The future Jason in Jason X.

That comes down to individual readers, as there's nothing in the Friday The 13th novels that really conflicts with anything in the movies. The Camp Crystal Lake Series, for instance, is set after the events of Jason Goes To Hell. These books see different characters finding Jason's cursed hockey mask - with one novel dubbed Jason's Curse - becoming possessed by his evil and committing killings. Jason is in Hell during those novels and doesn't physically appear, and in the canon timeline, wouldn't escape until Freddy Vs Jason.
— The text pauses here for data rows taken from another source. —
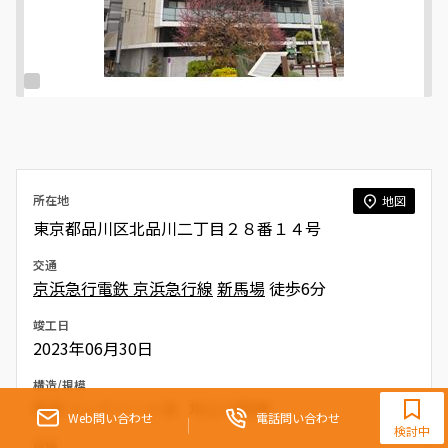
所在地
地図
東京都品川区北品川二丁目２８番１４号
交通
京浜急行電鉄 京浜急行線
新馬場
徒歩6分
竣工日
2023年06月30日
0120-321-719
構造/規模
鉄筋コンクリート造 地上14階建
9:30~18:00（水曜定休）
Web問い合わせ
電話問い合わせ
検討中
設備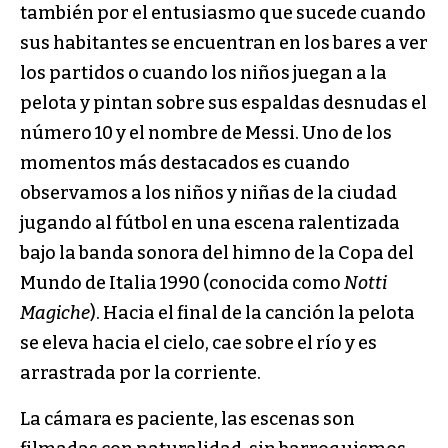
también por el entusiasmo que sucede cuando
sus habitantes se encuentran en los bares a ver
los partidos o cuando los niños juegan a la
pelota y pintan sobre sus espaldas desnudas el
número 10 y el nombre de Messi. Uno de los
momentos más destacados es cuando
observamos a los niños y niñas de la ciudad
jugando al fútbol en una escena ralentizada
bajo la banda sonora del himno de la Copa del
Mundo de Italia 1990 (conocida como
Notti
Magiche
). Hacia el final de la canción la pelota
se eleva hacia el cielo, cae sobre el río y es
arrastrada por la corriente.
La cámara es paciente, las escenas son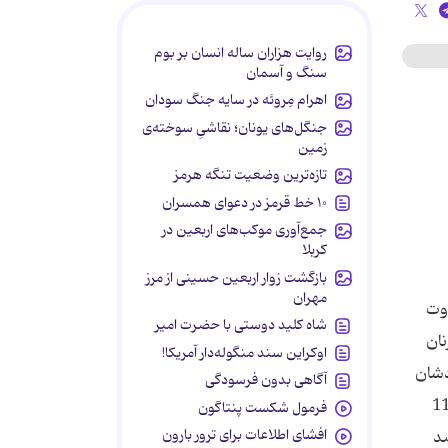
روایت هزاران ساله انسان بر بوم
سنگ و آسمان
اهرام مِروئه در سایه جنگ سودان
جنگل‌های یونان؛ نقاشیِ سوخته‌ی
زمین
تازه‌ترین وضعیت تنگه هرمز
۱۰ خط قرمز در دعوای همسران
جمع‌آوری موکب‌های اربعین در
کربلا
بازگشت زوار اربعین حسینی از مرز
مهران
شته متوجه تفاوت
شاه کلید دوستی با حضرت امیر
نان
اوکراین سند منگوله‌دار آمریکا!
دشان
آگاهی بدون فرسودگی
.‌ یک بررسی ملی در آمریکا در سال 2008 نشان داد که 11/5
فرمول شکست پنتاگون
افشای اطلاعات برای ترور بارون
ی که در زنان در همین سنین این رقم 6/4 درصد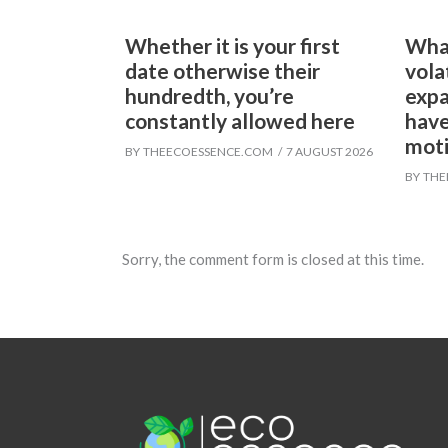
Whether it is your first
What
date otherwise their
vola
hundredth, you’re
expa
constantly allowed here
have
moti
BY
THEECOESSENCE.COM
7 AUGUST 2026
BY
THE
Sorry, the comment form is closed at this time.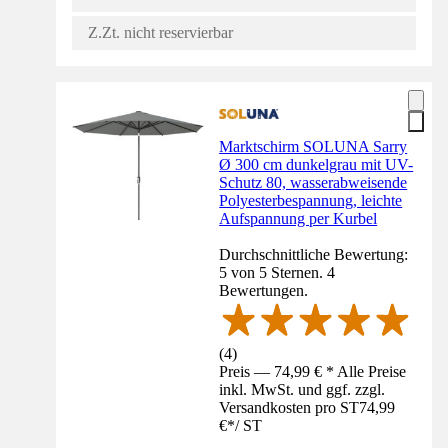
Z.Zt. nicht reservierbar
Marktschirm SOLUNA Sarry
Ø 300 cm dunkelgrau mit UV-
Schutz 80, wasserabweisende
Polyesterbespannung, leichte
Aufspannung per Kurbel
Durchschnittliche Bewertung:
5 von 5 Sternen. 4
Bewertungen.
(
4
)
Preis — 74,99 € * Alle Preise
inkl. MwSt. und ggf. zzgl.
Versandkosten pro ST
74,99
€
*
/
ST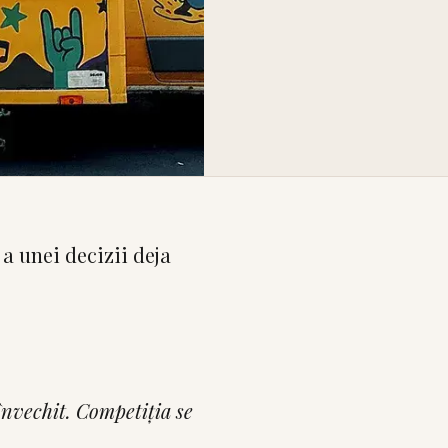
 a unei decizii deja
nvechit. Competiția se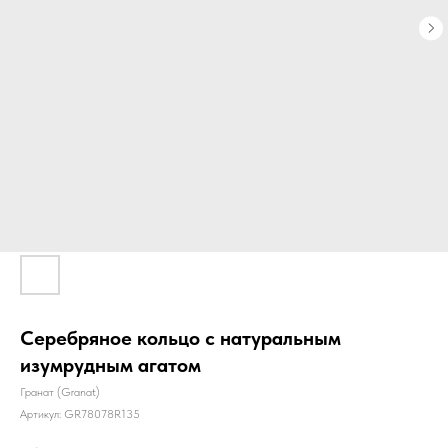
Серебряное кольцо с натуральным
изумрудным агатом
Гранат (Granat)
Артикул:
GR78078R135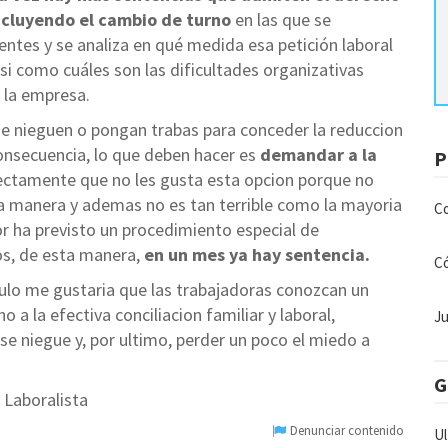
incluyendo el cambio de turno
en las que se
entes y se analiza en qué medida esa petición laboral
asi como cuáles son las dificultades organizativas
 la empresa.
 se nieguen o pongan trabas para conceder la reduccion
consecuencia, lo que deben hacer es
demandar a la
P
fectamente que no les gusta esta opcion porque no
ca manera y ademas no es tan terrible como la mayoria
Co
dor ha previsto un procedimiento especial de
os, de esta manera,
en un mes ya hay sentencia.
C
ulo me gustaria que las trabajadoras conozcan un
a la efectiva conciliacion familiar y laboral,
Ju
se niegue y, por ultimo, perder un poco el miedo a
G
 Laboralista
Denunciar contenido
Ul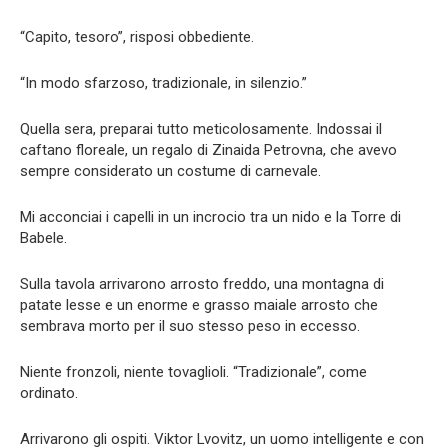
“Capito, tesoro”, risposi obbediente.
“In modo sfarzoso, tradizionale, in silenzio.”
Quella sera, preparai tutto meticolosamente. Indossai il
caftano floreale, un regalo di Zinaida Petrovna, che avevo
sempre considerato un costume di carnevale.
Mi acconciai i capelli in un incrocio tra un nido e la Torre di
Babele.
Sulla tavola arrivarono arrosto freddo, una montagna di
patate lesse e un enorme e grasso maiale arrosto che
sembrava morto per il suo stesso peso in eccesso.
Niente fronzoli, niente tovaglioli. “Tradizionale”, come
ordinato.
Arrivarono gli ospiti. Viktor Lvovitz, un uomo intelligente e con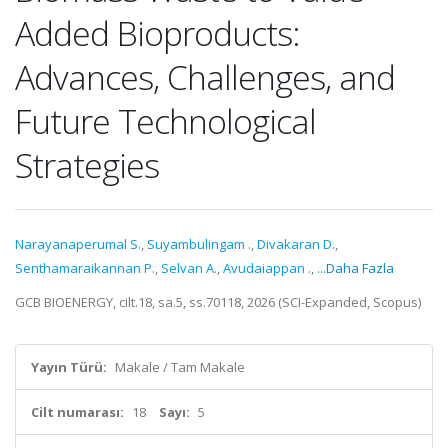
Added Bioproducts:
Advances, Challenges, and
Future Technological
Strategies
Narayanaperumal S.
,
Suyambulingam .
,
Divakaran D.
,
Senthamaraikannan P.
,
Selvan A.
,
Avudaiappan .
,
...Daha Fazla
GCB BIOENERGY, cilt.18, sa.5, ss.70118, 2026 (SCI-Expanded, Scopus)
Yayın Türü:
Makale / Tam Makale
Cilt numarası:
18
Sayı:
5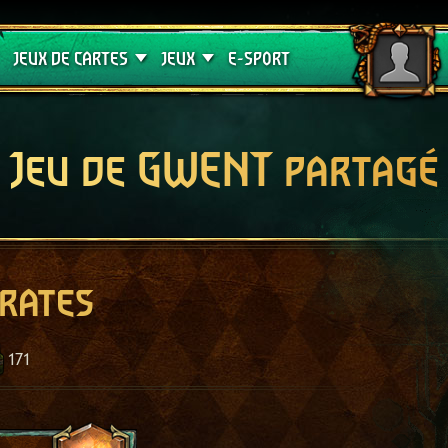
Crimson Curse
Guides de jeux
JEUX DE CARTES
JEUX
E-SPORT
Jeu de GWENT partagé
irates
171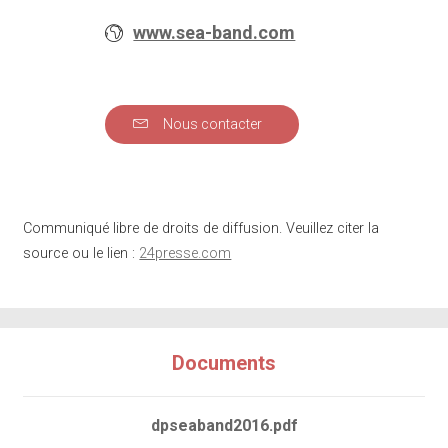
www.sea-band.com
Nous contacter
Communiqué libre de droits de diffusion. Veuillez citer la
source ou le lien :
24presse.com
Documents
dpseaband2016.pdf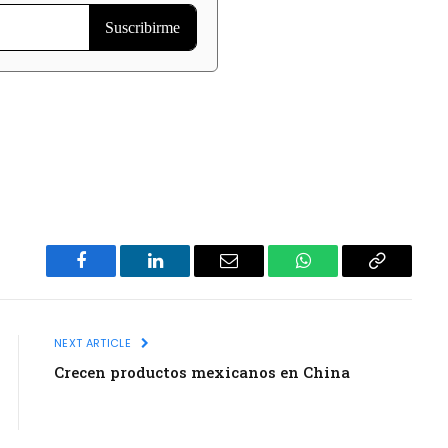
Facebook
LinkedIn
Email
WhatsApp
Copy
Link
NEXT ARTICLE
Crecen productos mexicanos en China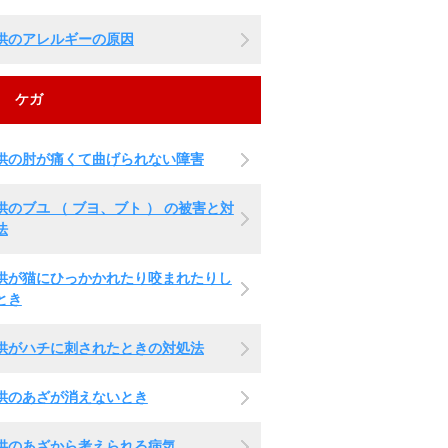
供のアレルギーの原因
ケガ
供の肘が痛くて曲げられない障害
供のブユ （ ブヨ、ブト ） の被害と対
法
供が猫にひっかかれたり咬まれたりし
とき
供がハチに刺されたときの対処法
供のあざが消えないとき
供のあざから考えられる病気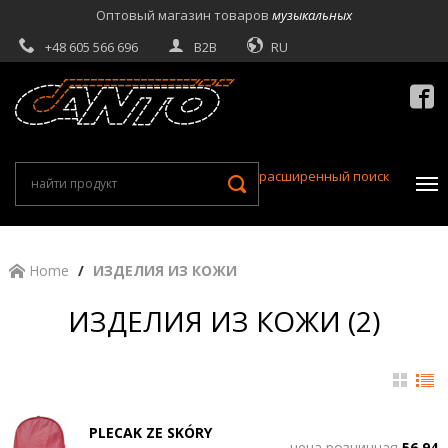
Оптовый магазин товаров
музыкальных
+48 605 566 696
B2B
RU

расширенный поиск
Home
ИЗДЕЛИЯ ИЗ КОЖИ
ИЗДЕЛИЯ ИЗ КОЖИ (2)
PLECAK ZE SKÓRY
цена розничная
56.94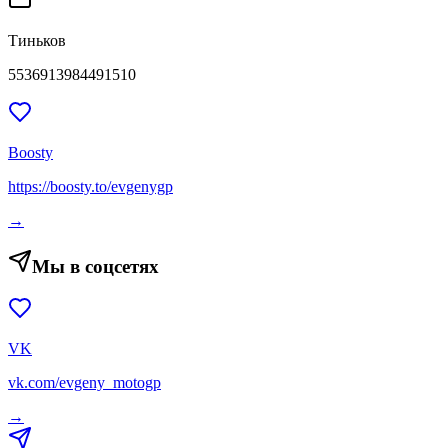
Тиньков
5536913984491510
Boosty
https://boosty.to/evgenygp
→
Мы в соцсетях
VK
vk.com/evgeny_motogp
→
The writer of the novels Eric Morse later released an ebook dubbed The Mark Of Jason Voorhees which tied his novels to Friday The 13th: The Series.

Likewise, the Jason X spinoff novels, which include catchy titles like Planet Of The Beast - set on Planet 666 - and Death Moon, further build off the events of that 2001 sequel. This sees the military attempting to clone Jason and create new supersoldiers, but Jason escapes and does what he does best. Since Jason X was set so far in the future to avoid conflicts with modern sequels, these Friday The 13th books could easily be considered canon. Other spinoff novels like Friday the 13th: Church of the Divine Psychopath are more or less standalone, though this book directly links to Jason Goes To Hell canon, as it features the start of the FBI operation that resulted in his destruction. In the absence of a new sequel, maybe followers of the series should give the Friday The 13th novels a try. Canon or not, they have a certain guilty pleasure value.